00:19:43.440 Moreover, utilizing social media relationships as indicators of creditworthiness suggests an alarming turn; the potential for deeply invasive algorithms lurking beneath a friendly facade is concerning. Facebook’s efforts to model friendship networks for lending criteria poses grave ethical questions.

00:20:27.220 The CEO’s insistence on avoiding human assumptions adds to this layering of bias that requires scrutiny. Data itself is never objective; every action taken based on the data collected must consider the context and interpretation.

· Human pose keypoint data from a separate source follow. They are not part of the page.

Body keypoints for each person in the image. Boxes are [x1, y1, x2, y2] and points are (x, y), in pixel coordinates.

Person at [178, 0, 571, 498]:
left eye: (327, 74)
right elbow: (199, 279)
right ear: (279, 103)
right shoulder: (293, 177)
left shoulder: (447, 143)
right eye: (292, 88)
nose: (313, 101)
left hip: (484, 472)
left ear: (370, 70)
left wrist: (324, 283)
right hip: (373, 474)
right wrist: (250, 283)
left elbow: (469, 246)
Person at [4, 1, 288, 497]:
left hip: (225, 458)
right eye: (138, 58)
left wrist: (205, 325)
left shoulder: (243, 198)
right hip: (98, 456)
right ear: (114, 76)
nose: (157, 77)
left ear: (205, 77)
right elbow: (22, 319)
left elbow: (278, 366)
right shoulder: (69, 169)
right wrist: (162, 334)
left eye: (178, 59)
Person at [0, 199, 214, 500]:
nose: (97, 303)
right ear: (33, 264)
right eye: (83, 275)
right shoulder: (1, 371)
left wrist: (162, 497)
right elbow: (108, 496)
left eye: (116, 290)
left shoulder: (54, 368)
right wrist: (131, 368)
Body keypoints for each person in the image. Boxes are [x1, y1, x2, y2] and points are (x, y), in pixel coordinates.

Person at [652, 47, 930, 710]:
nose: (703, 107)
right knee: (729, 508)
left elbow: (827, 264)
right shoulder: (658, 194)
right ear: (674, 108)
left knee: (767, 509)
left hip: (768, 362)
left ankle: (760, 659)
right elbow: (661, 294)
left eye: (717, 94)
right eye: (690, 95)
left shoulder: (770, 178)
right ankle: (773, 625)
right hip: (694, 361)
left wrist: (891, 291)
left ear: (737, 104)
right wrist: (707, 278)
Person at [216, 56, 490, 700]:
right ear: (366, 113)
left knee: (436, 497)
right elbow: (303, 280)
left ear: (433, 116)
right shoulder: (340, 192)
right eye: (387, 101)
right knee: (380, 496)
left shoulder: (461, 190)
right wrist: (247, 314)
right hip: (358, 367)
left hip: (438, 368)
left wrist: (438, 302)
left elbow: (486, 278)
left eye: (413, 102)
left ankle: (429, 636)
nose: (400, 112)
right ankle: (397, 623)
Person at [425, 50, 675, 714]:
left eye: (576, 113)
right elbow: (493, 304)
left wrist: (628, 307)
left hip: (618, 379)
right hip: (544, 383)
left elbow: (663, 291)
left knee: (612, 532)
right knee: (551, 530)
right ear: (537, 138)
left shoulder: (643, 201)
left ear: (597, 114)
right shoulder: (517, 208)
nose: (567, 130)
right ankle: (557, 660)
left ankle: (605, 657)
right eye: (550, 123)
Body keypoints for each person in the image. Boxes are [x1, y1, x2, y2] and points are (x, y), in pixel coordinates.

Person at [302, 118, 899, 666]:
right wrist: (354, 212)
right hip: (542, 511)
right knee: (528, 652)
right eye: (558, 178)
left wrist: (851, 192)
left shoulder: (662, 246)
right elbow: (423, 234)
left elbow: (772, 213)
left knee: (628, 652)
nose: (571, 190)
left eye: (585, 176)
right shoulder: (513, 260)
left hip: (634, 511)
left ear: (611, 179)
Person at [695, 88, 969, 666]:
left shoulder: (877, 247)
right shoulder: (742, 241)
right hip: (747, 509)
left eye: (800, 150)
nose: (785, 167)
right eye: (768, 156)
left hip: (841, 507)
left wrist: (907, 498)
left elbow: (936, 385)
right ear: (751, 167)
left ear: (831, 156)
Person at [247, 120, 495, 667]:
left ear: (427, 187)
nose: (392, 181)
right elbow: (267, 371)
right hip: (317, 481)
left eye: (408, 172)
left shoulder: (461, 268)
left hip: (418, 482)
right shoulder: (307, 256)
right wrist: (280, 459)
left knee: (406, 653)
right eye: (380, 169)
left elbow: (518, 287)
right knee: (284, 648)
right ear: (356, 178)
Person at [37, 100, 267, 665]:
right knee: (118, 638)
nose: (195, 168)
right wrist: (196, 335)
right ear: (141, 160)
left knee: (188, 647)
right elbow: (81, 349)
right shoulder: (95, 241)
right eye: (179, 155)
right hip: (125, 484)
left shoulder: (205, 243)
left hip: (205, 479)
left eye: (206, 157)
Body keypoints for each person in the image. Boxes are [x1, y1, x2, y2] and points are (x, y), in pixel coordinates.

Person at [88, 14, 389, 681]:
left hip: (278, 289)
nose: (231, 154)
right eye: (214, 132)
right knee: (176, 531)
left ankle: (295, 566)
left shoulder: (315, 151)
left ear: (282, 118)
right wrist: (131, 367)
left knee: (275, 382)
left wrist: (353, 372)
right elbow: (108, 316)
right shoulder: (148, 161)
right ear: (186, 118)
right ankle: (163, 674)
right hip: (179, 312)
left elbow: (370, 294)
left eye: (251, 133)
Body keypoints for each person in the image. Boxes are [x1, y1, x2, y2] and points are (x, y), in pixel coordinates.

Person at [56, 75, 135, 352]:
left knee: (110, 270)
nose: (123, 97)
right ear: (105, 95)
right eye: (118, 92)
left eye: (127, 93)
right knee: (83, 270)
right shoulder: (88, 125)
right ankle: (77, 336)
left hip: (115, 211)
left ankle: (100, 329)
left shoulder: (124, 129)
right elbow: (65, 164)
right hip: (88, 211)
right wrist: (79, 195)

00:21:06.030 It’s crucial to audit outcomes and maintain transparency, employing techniques similar to those used in discrimination audits in housing and employment to identify hidden biases in algorithms.

00:21:48.509 By using identical applications to assess diverse factors—such as race, gender or income—we can identify discriminatory practices without having to interrogate every underlying algorithm. Such measures cultivate accountability and ensure ethical scrutiny.

00:22:35.190 Additionally, we must hold ourselves accountable to data and algorithmic transparency. While proprietary technology may feel like a competitive advantage, increasing shares insight and better products in the long run.

00:23:19.890 The commitment to transparency creates trust and understanding, resulting in superior product outcomes. As Amy Hoy pointed out, if one’s product leads to significant consequences for users, the urgency to act responsibly becomes essential.

00:24:00.340 In conclusion, creating algorithms responsibly requires critical thinking, shared ownership over project outcomes, and a decision to prioritize users’ perspectives. If we are going to write code that infers people’s intimate lives, we must advocate on their behalf.

00:24:45.970 This means resisting the implementation of algorithms that impose consequences without enthusiastic consent from the individuals affected. We must refuse to repeat the mistakes of the past by critically examining the power of our code.

00:25:29.440 In summary, it is our duty as coders to ensure that our work serves the best interests of people—designing algorithms that always keep the implications for users front and center, while remaining faithful to the ethical considerations we uphold in our practice.